The one thing I do not like is Narayana’s “Granted, there is a risk that such steps will spook markets by signaling that the Fed is concerned about the state of the U.S. financial system.” That sentence seems to me to misread market psychology completely. As I see it–and as the people in markets I talk to say–right now markets are fairly completely spooked by their belief that the Federal Reserve is unconcerned, and takes that lack of concern as a sign of Federal Reserve detachment from reality. Narayana’s following sentences seems to me to be highly likely to be the right take: “I’d say the markets are already pretty spooked” and “By demonstrating that it is paying attention to these obvious signals, the Fed can help to bolster confidence in its economic management”.

Let me stress that, at least from where I sit, that confidence in Federal Reserve economic management is, right now, lacking.

The people I talk to in financial markets tend to say that they believe markets took Stan Fischer on January 5 to be something of a wake-up call with respect to Fed groupthink:

Liesman: When I looked at where the market is priced, the market is priced below where the Fed median forecast is. Quite a bit. Two rate hikes really, if you count them in quarter points. Does that concern you that the market needs to catch up with where the Fed is or is it a matter of you think the Fed needs to recalibrate to where the market is?

Fischer: Well, we watch what the market thinks, but we can’t be led by what the market thinks. We’ve got to make our own analysis. We make our own analysis and our analysis says that the market is underestimating where we are going to be. You know, you can’t rule out that there is some probability they are right because there’s uncertainty. But we think that they are too low.

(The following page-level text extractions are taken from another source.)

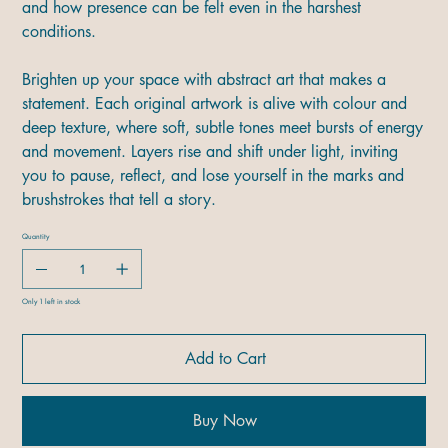
and how presence can be felt even in the harshest
conditions.
Brighten up your space with abstract art that makes a
statement. Each original artwork is alive with colour and
deep texture, where soft, subtle tones meet bursts of energy
and movement. Layers rise and shift under light, inviting
you to pause, reflect, and lose yourself in the marks and
brushstrokes that tell a story.
Quantity
Only 1 left in stock
Add to Cart
Buy Now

For eight straight years now the Federal Reserve has been more optimistic than the markets. And for eight straight years now the markets have been closer to being correct. And yet the Federal Reserve still believes that it “can’t be led by what the market thinks” and has “got to make our own analysis”? Why?

Narayana Kocherlakota: Three Antidotes to the Brexit Crisis: “The Fed should ensure that banks have enough loss-absorbing equity capital…

…not allow them to return equity to shareholders…. The measure should apply to all banks, so markets won’t read it as a signal about individual institutions’ relative strength. Second, there’s a risk that investors’ flight to safe assets could develop into a broader credit freeze. To mitigate this, the Fed should lower its short-term interest-rate target…. Finally, the Fed should consider reviving the Term Auction Facility, which allows banks to borrow funds from the central bank with less of the stigma…. Granted, there is a risk that such steps will spook markets by signaling that the Fed is concerned about the state of the U.S. financial system. That said, as an outsider who gets much of his information from Twitter, I’d say the markets are already pretty spooked. By demonstrating that it is paying attention to these obvious signals, the Fed can help to bolster confidence in its economic management. One important lesson of the last financial crisis is that the guarantors of stability must be proactive if they want to be effective. It’s time for the Fed to put that lesson into practice.